How to Shop Online Safely During the Pandemic
Cyber criminals are expanding their attacks to take advantage of the rise in online commerce, security pros say
Even as stores reopen in many parts of the country, people are still shopping online more than ever. And that includes using new sites set up by their favorite small businesses attempting to stay afloat through perilous economic times.
But be careful, experts warn, because cybercriminals are flocking to e-commerce sites, too. Their favorite crimes include opening fake accounts at retail sites and hijacking real ones through identity theft.
Online fraud was already on the rise before COVID-19, largely thanks to the rollout of chip-and-signature technology, which has made the in person credit-card fraud of the past a lot tougher to pull off.
Account takeovers jumped 72 percent in 2019, to 13 million cases, according to the most recent figures from the security firm Javelin, which tracks financial crime. Losses from consumer fraud in the U.S. hit $16.9 billion that year, with consumers directly paying $3.5 billion of the total.
Rising E-Commerce Threats
As grocers, cafés, and shops rushed to adapt to the pandemic’s challenges, many hastily put together processes to take more orders remotely, in some cases to avoid the hefty fees imposed by websites such as GrubHub and DoorDash.
That’s not a bad idea. Many consumers probably like the idea of helping local businesses avoid overpriced middlemen. But Tedder says consumer security is suffering.
“People are taking card information over the phone and emailing card information with insecure methods,” she says. That opens you to the old-fashioned risks of unscrupulous employees, or anyone else, pulling credit card info out of the trash.
On top of that, small business websites can be susceptible to so-called Magecart attacks, in which loosely associated groups of cybercriminals compromise shopping sites, inserting online skimming software that steals consumers’ card information.
A handful of large companies, including Macy’s, Ticketmaster, and British Airways, have fallen victim to Magecart in recent years, but most of the businesses affected have been much smaller, says Ziv Mador, vice president of security research at SpiderLabs at Trustwave, a cybersecurity company focused on cloud security.
That’s because the attacks often stem from the compromise of website plug-ins that are used to do things like process payments or provide chatbots, he says. Smaller businesses, especially those in a rush to launch an e-commerce business, often use off-the-shelf plug-ins and fail to adequately vet them.
“The thing about Magecart is they never stop,” Mador says. “They make their living from skimming credit cards. They’re dependent on how clever they can be and that’s why we see them coming up with new techniques every couple months.”
To most consumers, the sites look perfectly normal, so they’d have no idea that their information has been collected and sent back to the criminals.

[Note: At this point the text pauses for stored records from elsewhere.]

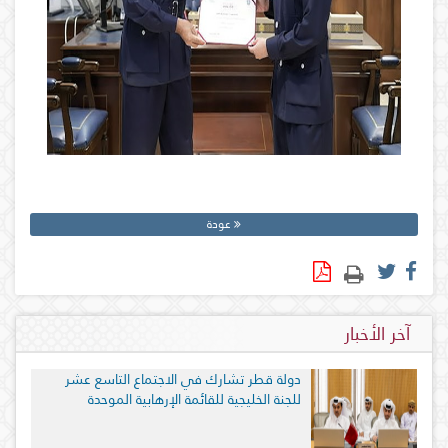
عودة
آخر الأخبار
دولة قطر تشارك في الاجتماع التاسع عشر
للجنة الخليجية للقائمة الإرهابية الموحدة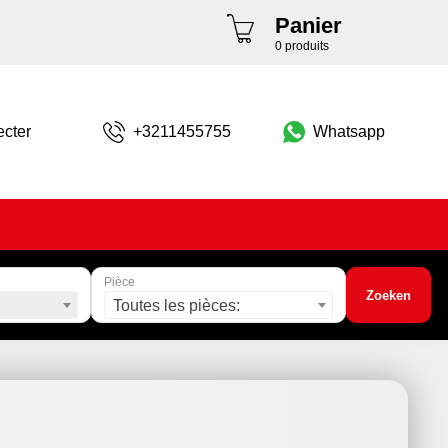
Panier
0 produits
cter
+3211455755
Whatsapp
Pièce
Zoeken
Toutes les pièces: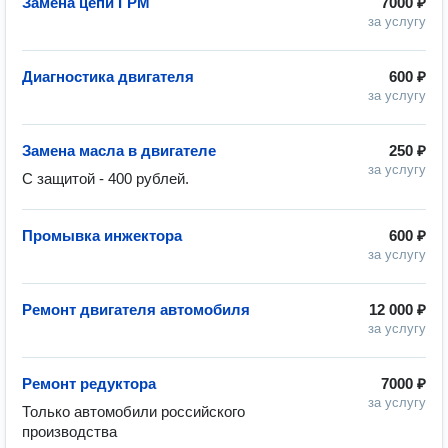
Замена цепи ГРМ
7000 ₽
за услугу
Диагностика двигателя
600 ₽
за услугу
Замена масла в двигателе
250 ₽
за услугу
С защитой - 400 рублей.
Промывка инжектора
600 ₽
за услугу
Ремонт двигателя автомобиля
12 000 ₽
за услугу
Ремонт редуктора
7000 ₽
за услугу
Только автомобили российского 
производства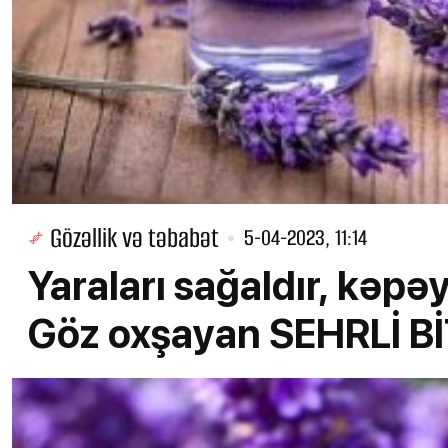
Gözəllik və təbabət
5-04-2023, 11:14
Yaraları sağaldır, kəpəyi
Göz oxşayan SEHRLİ Bİ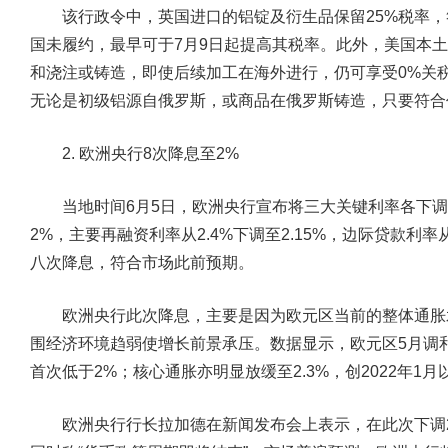
该行政令中，英国进口的铝锭及衍生品保留25%税率，
国未履约，最早可于7月9日起提高其税率。此外，美国本
和浇注或铸造，即使后续加工在海外进行，仍可享受0%关税
无论是初级铝源自俄罗斯，或商品在俄罗斯铸造，只要符合任
2. 欧洲央行8次降息至2%
当地时间6月5日，欧洲央行宣布将三大关键利率各下调25
2%，主要再融资利率从2.4%下调至2.15%，边际贷款利率从
八次降息，符合市场此前预期。
欧洲央行此次降息，主要是因为欧元区当前的整体通胀水
围经济环境趋弱使增长前景承压。数据显示，欧元区5月调和CP
首次低于2%；核心通胀亦明显放缓至2.3%，创2022年1
欧洲央行行长拉加德在新闻发布会上表示，在此次下调2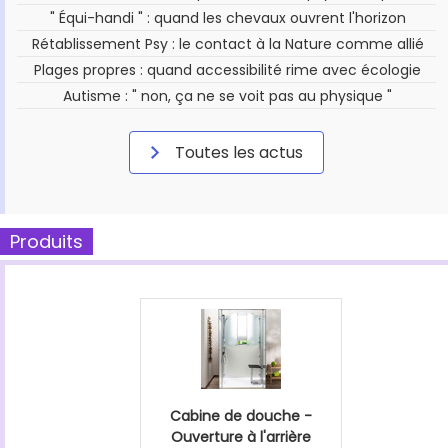
" Équi-handi " : quand les chevaux ouvrent l'horizon
Rétablissement Psy : le contact à la Nature comme allié
Plages propres : quand accessibilité rime avec écologie
Autisme : " non, ça ne se voit pas au physique "
Toutes les actus
Produits
Cabine de douche -
Ouverture à l'arrière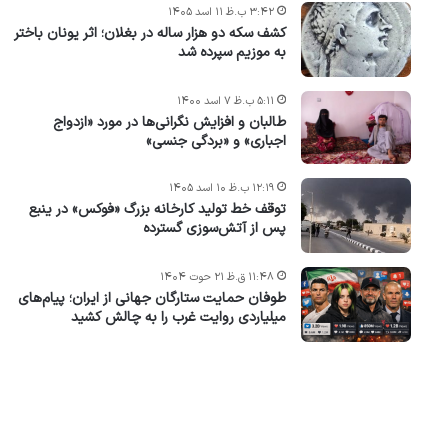
۳:۴۲ ب.ظ ۱۱ اسد ۱۴۰۵
کشف سکه دو هزار ساله در بغلان؛ اثر یونان باختر
به موزیم سپرده شد
۵:۱۱ ب.ظ ۷ اسد ۱۴۰۰
طالبان و افزایش نگرانی‌ها در مورد «ازدواج
اجباری» و «بردگی جنسی»
۱۲:۱۹ ب.ظ ۱۰ اسد ۱۴۰۵
توقف خط تولید کارخانه بزرگ «فوکس» در ینبع
پس از آتش‌سوزی گسترده
۱۱:۴۸ ق.ظ ۲۱ حوت ۱۴۰۴
طوفان حمایت ستارگان جهانی از ایران؛ پیام‌های
میلیاردی روایت غرب را به چالش کشید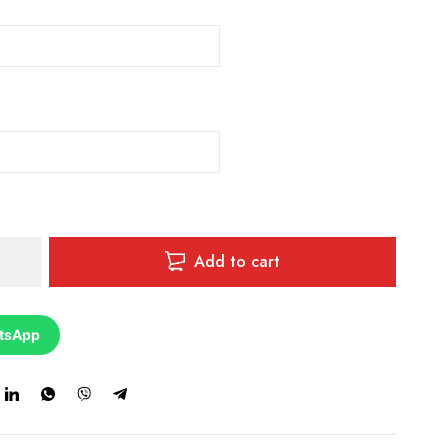
Add to cart
tsApp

But avoiding small businesses, many of which are struggling right now, for fear of financial fraud isn’t something many people want to do. So, experts say, the best thing consumers can do is think before they shop and take reasonable precautions when they do.
How to Shop More Safely
Here are important tips for protecting yourself while shopping. Also, just a quick reminder, as a consumer, you’re not liable for fraudulent charges on your credit cards. If you see a charge that doesn’t look right, report it to your bank and it’ll remove the charge and issue you a new card.
Take care of the basics. Make sure your computer, mobile device, and antivirus software are all up to date. That can go a long way toward blocking all kinds of online threats. Setting good passwords, or better yet, using a password manager, will prevent a lot of problems, too. And, while you’re at it, enable two-factor authentication, which adds a second form of identification, such as a fingerprint or physical key, wherever you can, Tedder says.
Stick with reputable websites. While big-name retailers have been compromised by Magecart, Mador says they’re still the most likely to have adequate data security protections in place. And if a site looks sketchy in general, stay away. While it may not be a vehicle for Magecart, it could still be a scam.
Use cash or a payment app with local stores. You can use your favorite restaurant’s website to order your takeout, but it is safer to then pay in person. Consider using cash or a service such as Apple Pay, where the retailer doesn’t handle your credit card information at all.
Don’t take the phishing bait. Researchers have reported big spikes in coronavirus-themed phishing emails. Don’t click on links or open attachments in emails from people you don’t know. And never enter your banking or other credentials into a website you reached by following a link in an email. These are the ways the vast majority of account takeovers happen. Instead, open a new browser tab and enter the site’s URL by hand or by doing a web search.
Keep your shopping to one or two credit cards. This makes it easier to spot fraud. Even better, use a mobile payment service, such as Apple Pay or Google Pay, whenever possible. Instead of your actual credit card number, these services use secure tokens that are worthless if stolen.
Don’t mix work and pleasure. If you’re going to use the same computer for work or financial accounts as you do for shopping, set up separate browser accounts. That will help keep any malicious shopping-related browser extensions or scripts you might accidentally download from getting at your work-related information. You can even use two entirely different browsers, such as Chrome and Firefox.